A 1400 mètres, l’altitude maximum de la station des Bugnenets-Savagnières, la neige se fait toujours plus rare, changement climatique oblige. D’où le projet «4 saisons» pensé par l’entreprise de remontées mécaniques. Au lieu de fonctionner épisodiquement l’hiver, celles-ci seraient mises à contribution toute l’année, pour la pratique du VTT, hors périodes de ski.
Ce développement «4 saisons» supposerait l’aménagement de sentiers réservés au VTTistes. Chose a priori impensable et impossible dans une réserve naturelle.
Sommes-nous dans le cas de figure d’une activité humaine nocive pour la nature? Pierre Cuche ne le croit pas. «Ici, tout le monde est respectueux de la nature, personne ne songe à faire du mal à la faune et à la flore, mais l’activité humaine a aussi sa place dans le cadre naturel, dans une partie de celui-ci seulement. Vous savez, les vaches qui paissent sur les flancs du Chasseral, dérangent, à leur manière, la petite faune», répond-il.

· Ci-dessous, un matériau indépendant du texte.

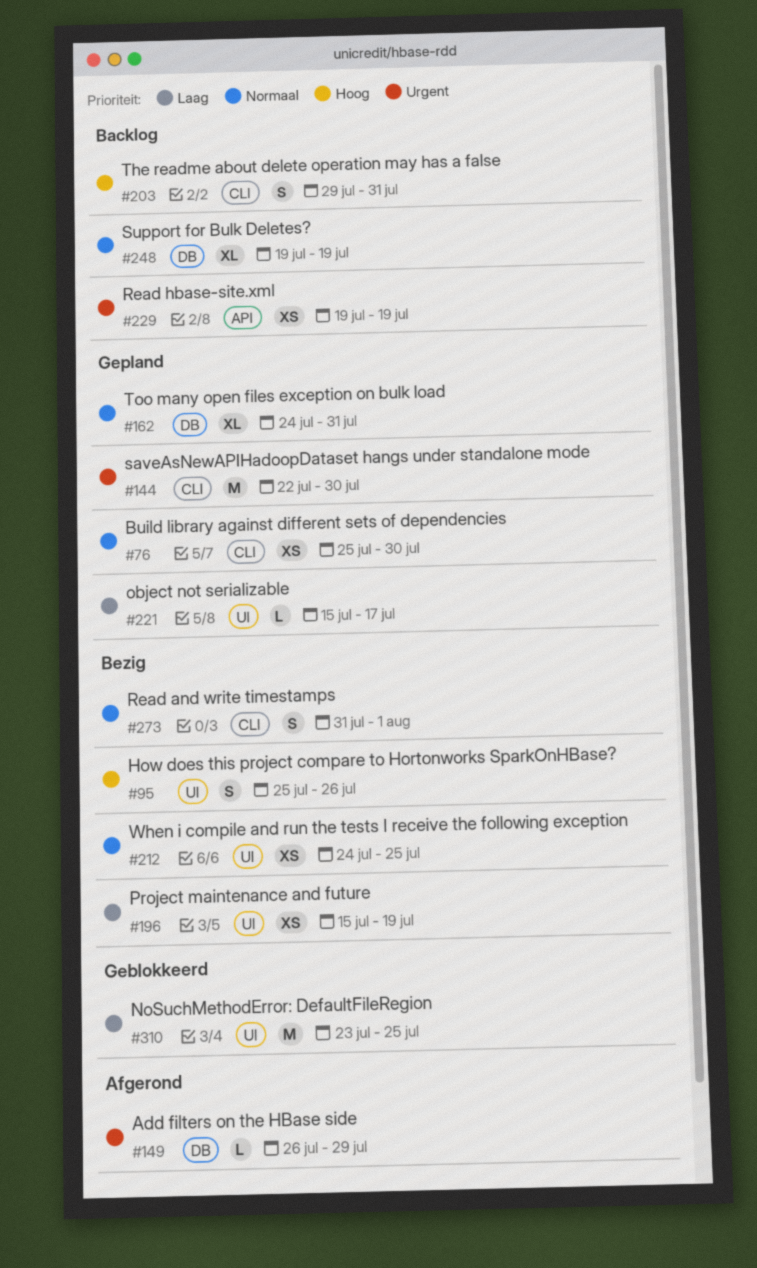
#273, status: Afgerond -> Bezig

«C’est toute une branche économique et sportive qui risque de disparaître, si la zone classée en réserve naturelle devait s’étendre», enchaîne Jérôme Ducommun, responsable du secteur alpin dans l’association Giron jurassien, dont le grand Didier Cuche est le président. «Giron jurassien regroupe une trentaine de clubs de ski alpin et de ski nordique des cantons de Neuchâtel, du Jura et de Berne, c’est-à-dire le Jura bernois», précise Jérôme Ducommun, qui soutient la pétition.
Environ 60 000 personnes emprunteraient chaque année les remontées de la station berno-neuchâteloise.

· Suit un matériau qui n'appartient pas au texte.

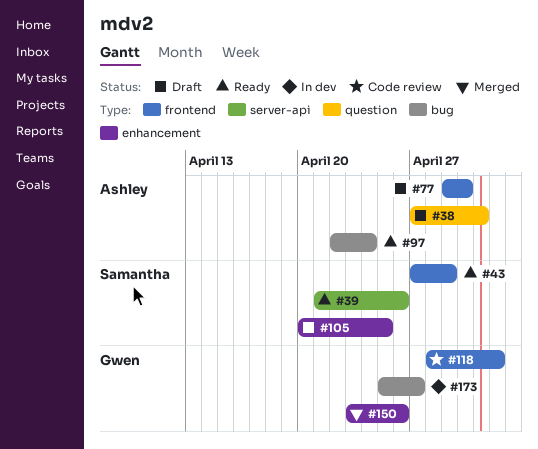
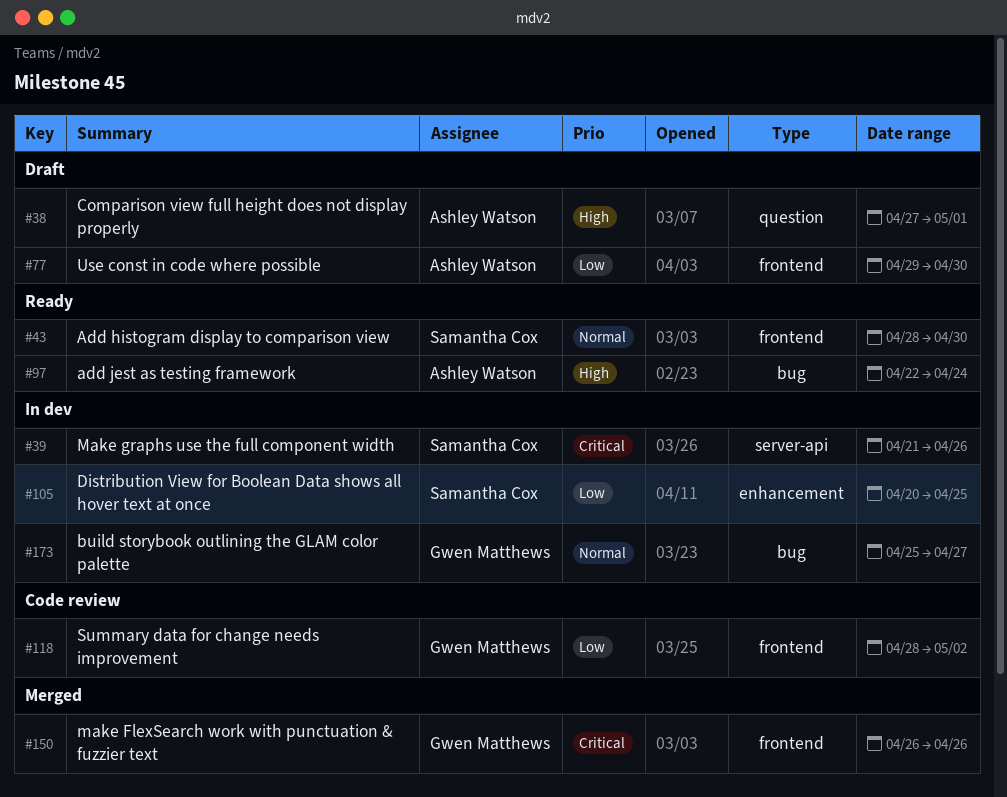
#39, status: Ready -> In dev
#43, start: Apr 27 -> Apr 28
#43, due: Apr 29 -> Apr 30
#105, status: Draft -> In dev
#150, label: enhancement -> frontend
#150, start: Apr 23 -> Apr 26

L’affaire prend un tour politique. C’est le but affiché par Pierre Cuche et les pétitionnaires:
L'élu Vert Roby Tschopp est responsable de l’aménagement du territoire, du tourisme, du développement économique et des mobilités à l’exécutif de la commune de Val-de-Ruz, dont Les Bugnenets font partie. «Nous sommes au courant du périmètre de l’extension de la réserve naturelle de la Combe-Biosse, mais nous ne connaissons pas encore les règles qui devront s’y appliquer», déclare Roby Tschopp. «Il y a un intérêt à maintenir les installations sportives aux Bugnenets. Il ne faudrait pas qu’elles soient étouffées dans la précipitation. L’avenir climatique dira si le maintien de toutes se justifie, ne serait-ce que d’un point de vue économique», considère l'élu écologiste.

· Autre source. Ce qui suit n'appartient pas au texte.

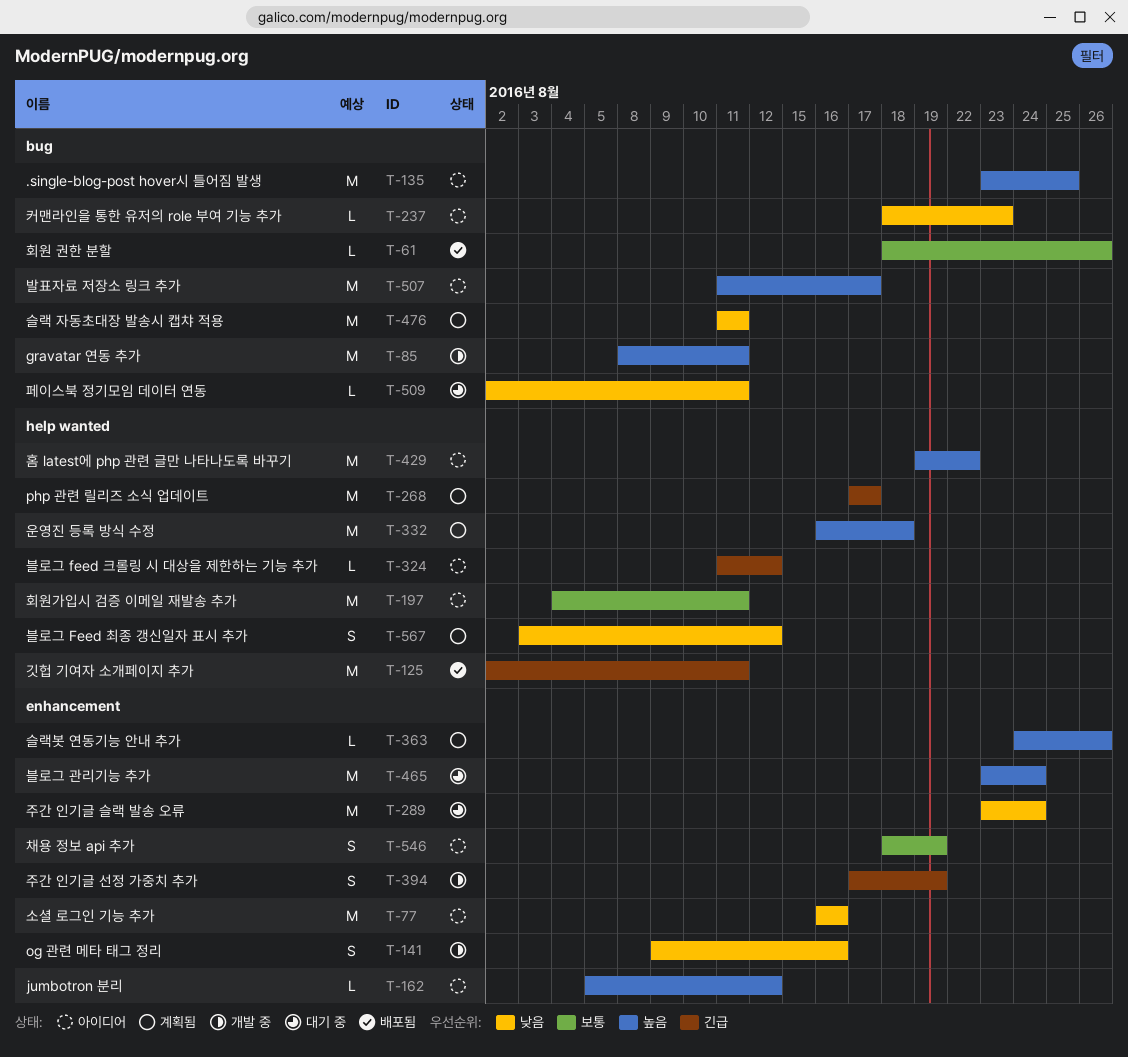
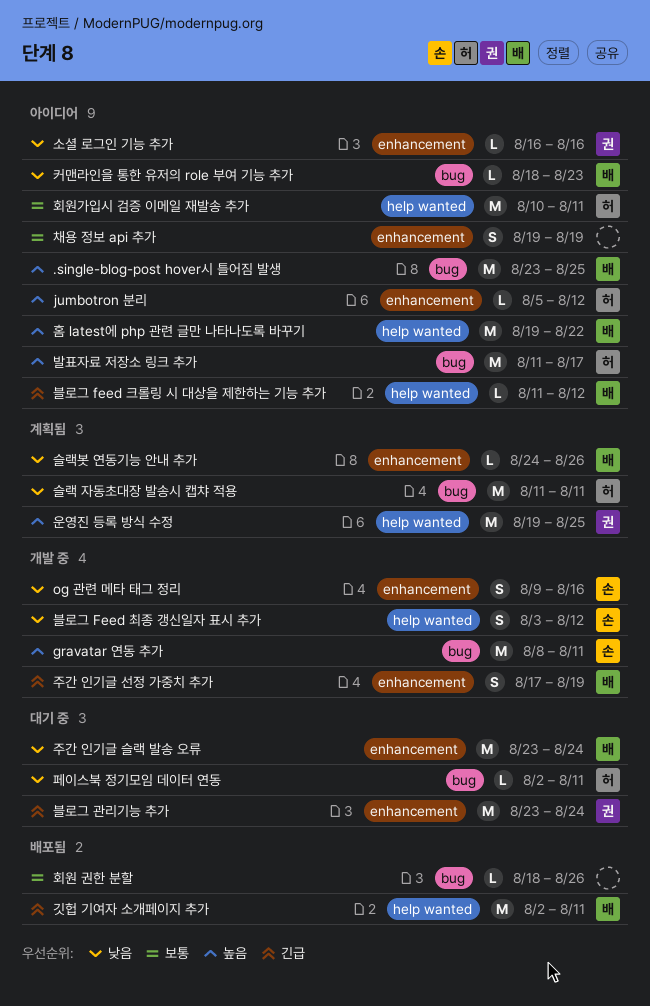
php 관련 릴리즈 소식 업데이트: present -> none
블로그 Feed 최종 갱신일자 표시 추가, status: 계획됨 -> 개발 중
블로그 관리기능 추가, priority: 높음 -> 긴급
소셜 로그인 기능 추가, estimate: M -> L
슬랙봇 연동기능 안내 추가, priority: 높음 -> 낮음
운영진 등록 방식 수정, start: Aug 16 -> Aug 19
운영진 등록 방식 수정, due: Aug 18 -> Aug 25
채용 정보 api 추가, start: Aug 18 -> Aug 19
회원가입시 검증 이메일 재발송 추가, start: Aug 4 -> Aug 10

Le Grand Conseil neuchâtelois s’est saisi de la polémique. Face à l’inquiétude d’une partie des députés, le conseiller d'Etat en charge du développement territorial, Laurent Favre, a tenu à rassurer sur le «projet» d’extension de la réserve naturelle de la Combe-Biosse. «C'est plutôt un avant-avant-projet», a-t-il dit. «Le Conseil d'Etat, a-t-il ajouté, n'a aucune intention de remettre en question la pratique des sports d'hiver et d'été.» De son côté, le Service cantonal de la faune, des forêts et de la nature n'était pas disponible mercredi pour répondre aux questions de watson.
On dirait que le coup de pression des «montagnards» a eu l’effet escompté. Le héros Didier Cuche n’a, qui sait, même pas eu besoin de passer un coup de fil.